# sucker festival outing!!!!!!!!



## sideshow (Jan 25, 2001)

Just had a brain storm.. lets all go to omer!!!!!!!!


----------



## trout (Jan 17, 2000)

That sounds like a nice day fishing.


----------



## knockoff64 (Oct 14, 2001)

Do I have to wear a clown suit to show up?


----------



## jpollman (Jan 14, 2001)

I'll go !

I'll leave my WD-40 at home though  

(OOOH , I shouldn't have said that !)


----------



## Ruler (Nov 30, 2001)

Clown suits optional, but everybody has to have the requisite straw in the teeth and speak with a drawl.  

Heck, if 1% of the people here go to Omer, the town will never be the same! They only have about 6 people in the place total, so imagine the crowds!


----------



## Getaway (Jan 17, 2001)

You've got to be kidding me. I'm only going if I can get on the barge that is always in the middle of the river. I've always wondered what the heck he does on that thing.


----------



## NEMichsportsman (Jul 3, 2001)

Havent fished there in years but I drive by them twice a weekend every year...sounds like fun!!! I have always wanted to have a big group to go with but always had problems putting it together.
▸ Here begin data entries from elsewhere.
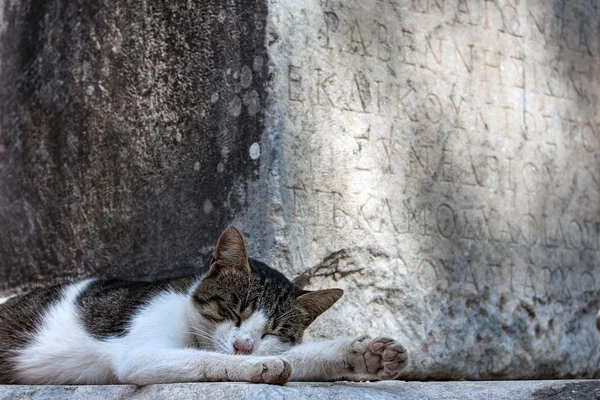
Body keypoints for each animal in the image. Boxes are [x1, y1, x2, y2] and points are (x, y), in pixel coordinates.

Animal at [0, 228, 408, 384]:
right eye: (235, 310)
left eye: (273, 331)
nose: (244, 345)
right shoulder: (141, 353)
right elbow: (207, 359)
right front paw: (256, 366)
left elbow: (299, 357)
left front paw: (365, 354)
I wouldnt mind firing up the ol' smoker and filling it with a bunch of suckers...Lets get to work putting it together.


jp


----------



## skinne (Dec 20, 2000)

if ya can spit chew juice to count me in.scary to say some my familys roots started there.post the day and ill try to be there


----------



## sideshow (Jan 25, 2001)

ok guys I was really jokin about fishing in omer for suckers.. but I do go down there with the sucker crowds and pop a couple steelies now and again!!! Love getting made fun of for wearing waders to sucker festival then walking back out with a couple steelhead....

sideshow


----------



## Guest (Feb 22, 2002)

I read once that Omer was the smallest town in Michigan? 

Population.....


----------



## sideshow (Jan 25, 2001)

its small....


----------



## WEEZER (Feb 1, 2000)

I like to go to Omer, It's usually a class reunion for me. I also like catching hawg eyes and then letting them go. Man do I get some dirty looks.


----------



## omerjim (Feb 19, 2002)

Golly Gee Fellas, youmakin fun outta my sity? The ice went out yesterday (feb 21st)about 1pm. The buglemouth trout should be in along with those shiney silver fish. Soon as I get done haulen in water for Ma's spring bath I might go cut a sapling,tie on some store twine and a saftey pin, grub up some worms and see if I can catch some. Sure has been a pain latley keepin those big green ones from takin the bait though


----------



## bloo_gilz (Jan 7, 2001)

see all-yall there ! Gotta love the HEMP-> sign next to ziggys in/summer. I've got my crawlers,Carhartts,Copenhagen, & Bud fat !(lil' different than the P.M. eh ?) count me in.(steelies are more fun, but not as abundant)..GO Dale Jr. ..BG


----------